Harry Howard

Personal information
- Full name: Henry Howard
- Date of birth: 1875
- Place of birth: Blackerhill, Yorkshire, England
- Date of death: 1957 (aged 81–82)
- Position: Wing half

Senior career*
- Years: Team / Apps / (Gls)
- 1895–1900: Sheffield United / 48 / (3)
- 1902–1906: Small Heath / Birmingham / 48 / (1)
- 1906–19??: Wisbech Town

= Harry Howard (footballer, born 1871) =

English footballer

Henry Howard (1875 – 1957) was an English professional footballer who played as a wing half. Born in Rotherham, he had trials with Rotherham Town and Sheffield Wednesday before joining Sheffield United, for whom he made 48 appearances in the Football League. He went on to play 51 games in all competitions for Small Heath.

Harry was born in 1875 in Blackerhill, Yorkshire.
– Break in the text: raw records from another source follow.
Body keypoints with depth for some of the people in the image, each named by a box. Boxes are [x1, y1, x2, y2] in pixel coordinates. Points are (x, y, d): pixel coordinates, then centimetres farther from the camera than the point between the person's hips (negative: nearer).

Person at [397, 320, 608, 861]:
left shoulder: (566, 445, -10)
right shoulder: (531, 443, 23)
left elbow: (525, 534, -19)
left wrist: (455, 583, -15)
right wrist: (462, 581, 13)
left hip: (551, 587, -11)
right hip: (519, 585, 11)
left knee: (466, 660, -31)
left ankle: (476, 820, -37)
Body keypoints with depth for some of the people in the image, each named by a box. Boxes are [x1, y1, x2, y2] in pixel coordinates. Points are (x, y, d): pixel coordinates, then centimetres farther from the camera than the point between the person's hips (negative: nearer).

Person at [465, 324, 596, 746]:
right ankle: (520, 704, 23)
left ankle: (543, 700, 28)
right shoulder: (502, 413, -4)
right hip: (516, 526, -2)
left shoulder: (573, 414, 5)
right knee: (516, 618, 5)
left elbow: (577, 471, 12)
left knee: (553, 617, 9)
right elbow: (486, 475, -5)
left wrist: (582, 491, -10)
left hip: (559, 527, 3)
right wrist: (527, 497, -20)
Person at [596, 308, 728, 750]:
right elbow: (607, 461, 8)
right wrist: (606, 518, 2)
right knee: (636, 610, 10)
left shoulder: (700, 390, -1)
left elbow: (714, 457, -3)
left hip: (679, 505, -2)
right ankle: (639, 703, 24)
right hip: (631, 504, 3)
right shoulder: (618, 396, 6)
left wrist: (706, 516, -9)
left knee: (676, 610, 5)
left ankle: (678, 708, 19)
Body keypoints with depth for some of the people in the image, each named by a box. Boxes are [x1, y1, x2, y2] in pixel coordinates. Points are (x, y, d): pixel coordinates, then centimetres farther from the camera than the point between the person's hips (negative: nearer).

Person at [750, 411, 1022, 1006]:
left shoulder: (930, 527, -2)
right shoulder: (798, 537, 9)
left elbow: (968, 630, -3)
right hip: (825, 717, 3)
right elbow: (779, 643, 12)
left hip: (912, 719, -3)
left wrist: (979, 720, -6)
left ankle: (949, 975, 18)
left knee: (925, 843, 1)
He is the son of Joseph Howard and Hannah Hanson.
 Harry's birth was registered in the Jan-Feb-Mar quarter of 1875 in the Barnsley Union district.

Henry (age 29), son of Joseph Howard, married Ada Hollings (age 27), child of Israel Hollings, on 12 July 1904 in Worsbrough, Yorkshire (West Riding), England.

Harry's death (age 81) was registered in the Jan-Feb-Mar quarter of 1957 in the Barnsley district.